== THE INPUT
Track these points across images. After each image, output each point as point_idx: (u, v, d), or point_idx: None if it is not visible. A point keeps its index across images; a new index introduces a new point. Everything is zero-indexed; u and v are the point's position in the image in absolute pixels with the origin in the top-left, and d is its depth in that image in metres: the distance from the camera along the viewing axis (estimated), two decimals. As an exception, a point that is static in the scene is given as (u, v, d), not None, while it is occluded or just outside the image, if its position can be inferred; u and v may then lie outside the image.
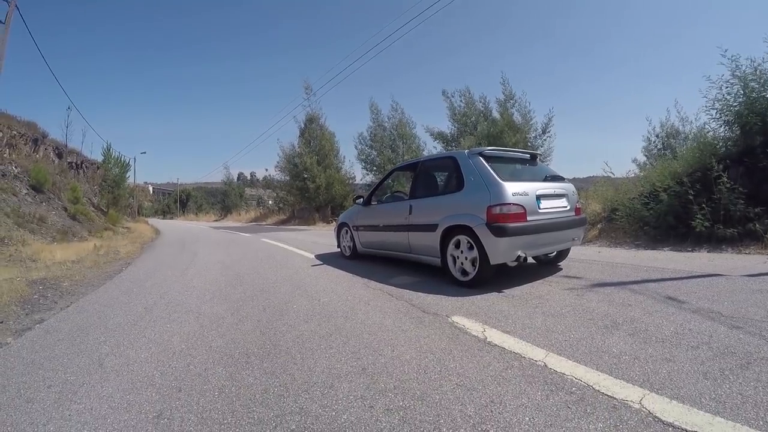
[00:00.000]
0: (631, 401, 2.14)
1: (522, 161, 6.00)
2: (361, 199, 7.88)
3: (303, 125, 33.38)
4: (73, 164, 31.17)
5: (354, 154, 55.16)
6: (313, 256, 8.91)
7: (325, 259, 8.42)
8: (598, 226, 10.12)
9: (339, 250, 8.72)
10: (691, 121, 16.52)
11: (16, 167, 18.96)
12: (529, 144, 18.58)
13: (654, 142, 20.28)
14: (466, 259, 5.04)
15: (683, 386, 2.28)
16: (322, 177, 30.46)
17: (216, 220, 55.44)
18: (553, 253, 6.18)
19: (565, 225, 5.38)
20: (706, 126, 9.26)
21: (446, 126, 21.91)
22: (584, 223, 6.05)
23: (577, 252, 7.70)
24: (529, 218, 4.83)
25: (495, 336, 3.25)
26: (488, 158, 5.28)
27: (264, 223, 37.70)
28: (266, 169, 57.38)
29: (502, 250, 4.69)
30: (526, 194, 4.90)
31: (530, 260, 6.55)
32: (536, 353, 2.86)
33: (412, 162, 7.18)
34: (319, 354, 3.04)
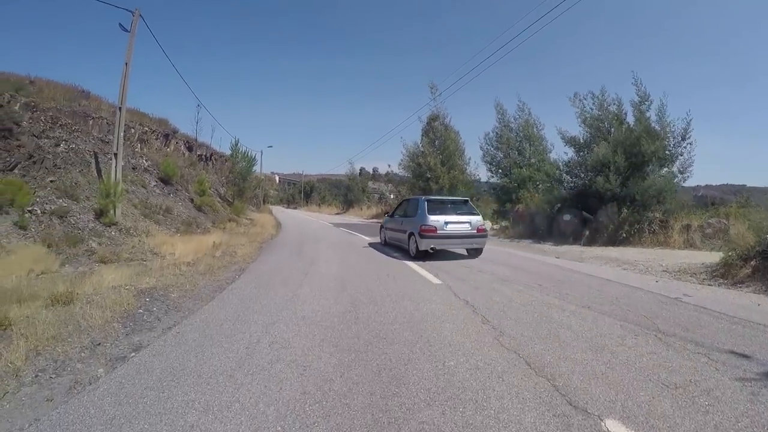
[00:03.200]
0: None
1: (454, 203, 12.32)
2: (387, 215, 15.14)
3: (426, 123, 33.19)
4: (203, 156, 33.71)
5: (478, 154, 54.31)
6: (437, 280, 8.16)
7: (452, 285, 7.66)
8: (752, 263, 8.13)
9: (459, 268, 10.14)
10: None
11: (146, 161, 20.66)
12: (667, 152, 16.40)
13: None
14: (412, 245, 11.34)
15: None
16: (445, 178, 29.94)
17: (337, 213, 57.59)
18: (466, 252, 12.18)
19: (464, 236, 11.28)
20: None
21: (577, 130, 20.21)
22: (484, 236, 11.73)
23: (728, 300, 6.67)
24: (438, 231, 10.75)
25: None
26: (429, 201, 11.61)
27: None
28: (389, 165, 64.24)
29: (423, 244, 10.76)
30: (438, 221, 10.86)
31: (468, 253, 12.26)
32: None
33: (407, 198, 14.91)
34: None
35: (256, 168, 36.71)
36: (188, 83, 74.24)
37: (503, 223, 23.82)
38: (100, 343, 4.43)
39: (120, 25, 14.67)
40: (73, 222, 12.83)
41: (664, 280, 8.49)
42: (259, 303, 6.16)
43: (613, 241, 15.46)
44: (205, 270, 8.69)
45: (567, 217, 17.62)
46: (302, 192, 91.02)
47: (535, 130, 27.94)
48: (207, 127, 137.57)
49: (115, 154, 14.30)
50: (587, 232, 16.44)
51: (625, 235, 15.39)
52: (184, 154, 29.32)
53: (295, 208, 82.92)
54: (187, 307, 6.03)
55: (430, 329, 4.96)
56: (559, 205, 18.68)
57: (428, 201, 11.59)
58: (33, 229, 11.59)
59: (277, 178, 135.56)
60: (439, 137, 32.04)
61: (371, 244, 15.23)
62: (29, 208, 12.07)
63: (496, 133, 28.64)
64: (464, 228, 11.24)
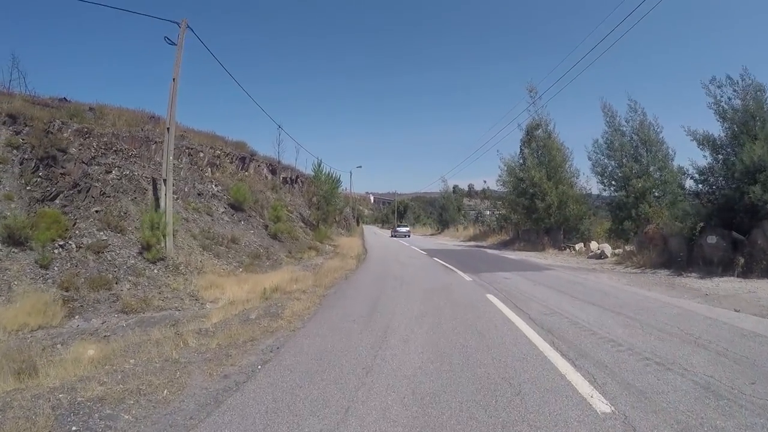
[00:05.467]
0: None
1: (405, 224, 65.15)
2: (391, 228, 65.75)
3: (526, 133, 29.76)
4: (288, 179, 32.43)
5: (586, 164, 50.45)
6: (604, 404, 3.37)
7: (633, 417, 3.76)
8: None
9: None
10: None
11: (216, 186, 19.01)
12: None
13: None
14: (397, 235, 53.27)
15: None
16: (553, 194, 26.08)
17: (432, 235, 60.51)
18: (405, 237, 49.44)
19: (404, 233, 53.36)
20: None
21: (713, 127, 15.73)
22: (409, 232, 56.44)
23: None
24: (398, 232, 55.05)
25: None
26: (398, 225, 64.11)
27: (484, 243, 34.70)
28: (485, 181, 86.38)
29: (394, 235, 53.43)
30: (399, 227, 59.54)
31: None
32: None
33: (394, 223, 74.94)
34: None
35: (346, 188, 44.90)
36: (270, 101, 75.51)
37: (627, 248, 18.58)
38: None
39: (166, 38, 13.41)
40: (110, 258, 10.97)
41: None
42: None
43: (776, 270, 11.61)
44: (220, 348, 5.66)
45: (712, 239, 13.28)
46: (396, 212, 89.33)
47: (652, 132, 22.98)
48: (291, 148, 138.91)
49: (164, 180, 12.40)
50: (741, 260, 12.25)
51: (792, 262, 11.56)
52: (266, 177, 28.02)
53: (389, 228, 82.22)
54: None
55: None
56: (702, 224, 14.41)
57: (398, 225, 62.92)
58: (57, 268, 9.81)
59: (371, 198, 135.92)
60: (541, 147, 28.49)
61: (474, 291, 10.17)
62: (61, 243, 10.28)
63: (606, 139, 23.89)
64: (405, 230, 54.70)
====
== THE INPUT
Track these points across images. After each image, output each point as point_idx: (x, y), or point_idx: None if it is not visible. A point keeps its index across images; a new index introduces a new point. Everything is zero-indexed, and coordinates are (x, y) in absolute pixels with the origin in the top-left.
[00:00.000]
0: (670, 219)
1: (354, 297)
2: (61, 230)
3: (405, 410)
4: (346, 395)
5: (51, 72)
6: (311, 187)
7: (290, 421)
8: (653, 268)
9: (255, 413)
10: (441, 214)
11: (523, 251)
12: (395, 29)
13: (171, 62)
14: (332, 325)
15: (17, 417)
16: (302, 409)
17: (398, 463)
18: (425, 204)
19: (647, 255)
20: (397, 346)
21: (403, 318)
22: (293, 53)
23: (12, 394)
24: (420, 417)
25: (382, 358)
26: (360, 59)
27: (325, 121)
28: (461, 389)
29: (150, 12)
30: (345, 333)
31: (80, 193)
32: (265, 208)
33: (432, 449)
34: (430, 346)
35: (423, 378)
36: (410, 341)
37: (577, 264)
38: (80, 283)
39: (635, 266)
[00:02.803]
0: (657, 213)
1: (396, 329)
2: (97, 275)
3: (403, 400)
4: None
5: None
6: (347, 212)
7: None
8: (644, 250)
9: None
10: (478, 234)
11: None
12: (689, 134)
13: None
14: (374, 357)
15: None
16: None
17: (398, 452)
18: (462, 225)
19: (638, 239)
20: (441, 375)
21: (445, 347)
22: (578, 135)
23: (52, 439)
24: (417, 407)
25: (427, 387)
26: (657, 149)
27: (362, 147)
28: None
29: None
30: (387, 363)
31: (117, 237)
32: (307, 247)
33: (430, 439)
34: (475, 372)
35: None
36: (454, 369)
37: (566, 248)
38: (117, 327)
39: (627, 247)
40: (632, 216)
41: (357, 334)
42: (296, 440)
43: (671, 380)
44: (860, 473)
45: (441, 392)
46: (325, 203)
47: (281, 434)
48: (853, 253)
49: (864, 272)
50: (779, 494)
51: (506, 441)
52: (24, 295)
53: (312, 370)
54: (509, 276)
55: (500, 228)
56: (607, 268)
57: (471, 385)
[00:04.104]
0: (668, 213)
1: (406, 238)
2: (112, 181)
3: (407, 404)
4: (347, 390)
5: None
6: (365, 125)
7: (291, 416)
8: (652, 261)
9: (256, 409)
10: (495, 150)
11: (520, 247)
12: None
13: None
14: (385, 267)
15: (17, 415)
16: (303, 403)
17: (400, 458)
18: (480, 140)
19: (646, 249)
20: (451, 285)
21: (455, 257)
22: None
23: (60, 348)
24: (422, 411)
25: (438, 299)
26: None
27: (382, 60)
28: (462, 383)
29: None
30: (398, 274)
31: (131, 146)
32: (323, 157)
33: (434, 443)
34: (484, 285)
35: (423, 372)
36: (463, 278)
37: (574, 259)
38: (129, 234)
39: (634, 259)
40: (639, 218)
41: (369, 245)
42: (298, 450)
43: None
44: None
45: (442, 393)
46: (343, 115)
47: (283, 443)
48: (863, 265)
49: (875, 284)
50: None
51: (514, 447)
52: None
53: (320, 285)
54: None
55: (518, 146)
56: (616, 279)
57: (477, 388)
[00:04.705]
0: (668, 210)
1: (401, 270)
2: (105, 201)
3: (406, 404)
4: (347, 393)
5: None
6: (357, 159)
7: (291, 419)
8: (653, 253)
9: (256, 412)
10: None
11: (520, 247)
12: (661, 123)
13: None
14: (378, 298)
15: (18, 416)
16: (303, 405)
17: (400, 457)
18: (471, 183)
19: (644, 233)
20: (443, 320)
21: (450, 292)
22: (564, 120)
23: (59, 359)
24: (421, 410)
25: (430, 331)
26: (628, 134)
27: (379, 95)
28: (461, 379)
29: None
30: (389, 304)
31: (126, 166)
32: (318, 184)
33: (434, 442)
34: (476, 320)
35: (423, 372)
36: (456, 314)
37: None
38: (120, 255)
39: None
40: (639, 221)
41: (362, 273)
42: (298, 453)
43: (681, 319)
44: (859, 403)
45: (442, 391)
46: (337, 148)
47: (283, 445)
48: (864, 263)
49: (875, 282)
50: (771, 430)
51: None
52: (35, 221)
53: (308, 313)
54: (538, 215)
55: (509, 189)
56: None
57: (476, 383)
====
Produce only the lines from the line containing "40: (73, 222, 12.83)" through the line containing "50: (587, 232, 16.44)", inclusive of both, exactly as they stand in the entries above.

40: (73, 222, 12.83)
41: (664, 280, 8.49)
42: (259, 303, 6.16)
43: (613, 241, 15.46)
44: (205, 270, 8.69)
45: (567, 217, 17.62)
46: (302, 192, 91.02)
47: (535, 130, 27.94)
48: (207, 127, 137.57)
49: (115, 154, 14.30)
50: (587, 232, 16.44)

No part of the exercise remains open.